The internal fluid conditions of the body must be regulated and kept relatively constant for normal body function. Water levels and concentrations of dissolved substances are largely regulated by the urinary system. The kidneys, organs of the urinary system, contain tiny structures called nephrons that filter the blood and produce urine. Useful substances are reabsorbed from the filtrate back into the blood, and other substances are secreted, or removed from the blood. The final product of the nephrons is released as urine. For example, an imbalance in electrolytes, chemicals that dissociate into positive and negative ions in water, can affect the production of urine. The rate of blood filtration, urine volume, and urine concentration can vary to keep electrolytes, water, and pH levels at homeostasis.
At A Glance
Fluids inside cells and outside cells differ in composition and water, and solute levels in these fluid compartments must be regulated for normal body functioning.
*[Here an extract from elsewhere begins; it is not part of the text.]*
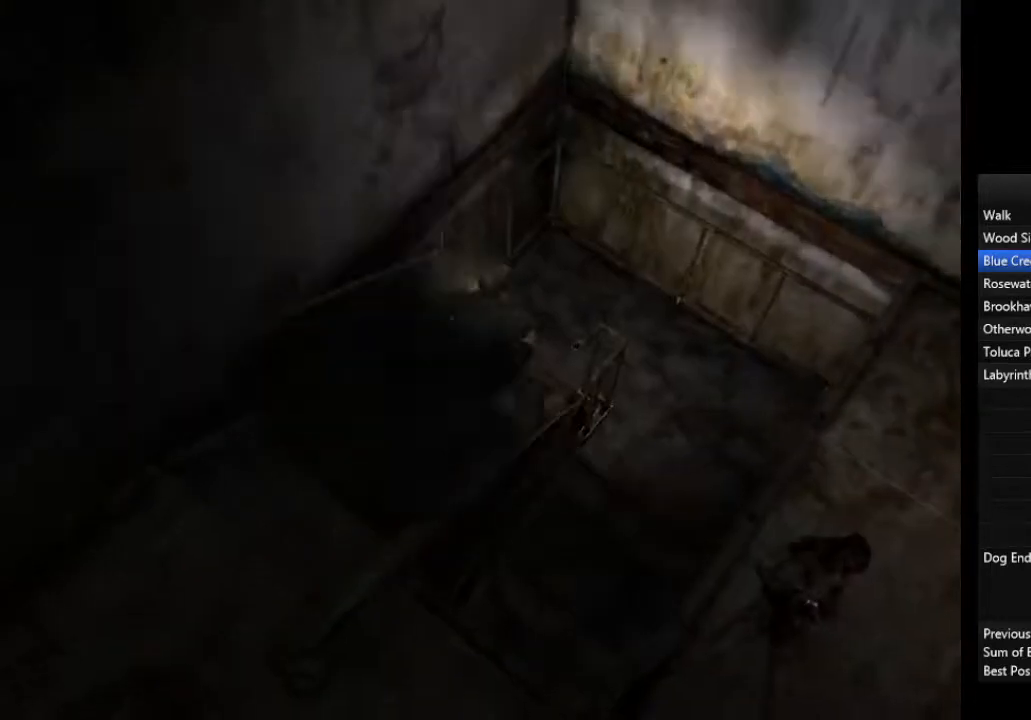
{"buttons": [], "left_stick": "up-right", "right_stick": "center", "events": []}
- The nephron, the part of the kidney that produces urine, is subdivided into the glomerulus, where blood filtration occurs, and associated tubules, where the blood filtrate is modified.
- The nephrons are responsible for the filtration of blood and the modification of the filtrate by reabsorption and secretion in order to produce urine.
Imbalance in water and electrolytes in the body can result in a change in volume or concentration of urine to keep the body at homeostasis.
Osmotic pressure, or the concentration of body fluids, is maintained by water moving freely between intracellular and extracellular compartments under the direction of hormonal input from the kidneys.
Blood pH is largely regulated by the kidneys by modifying reabsorption and secretion rates of hydrogen ions and bicarbonate ions to maintain pH balance.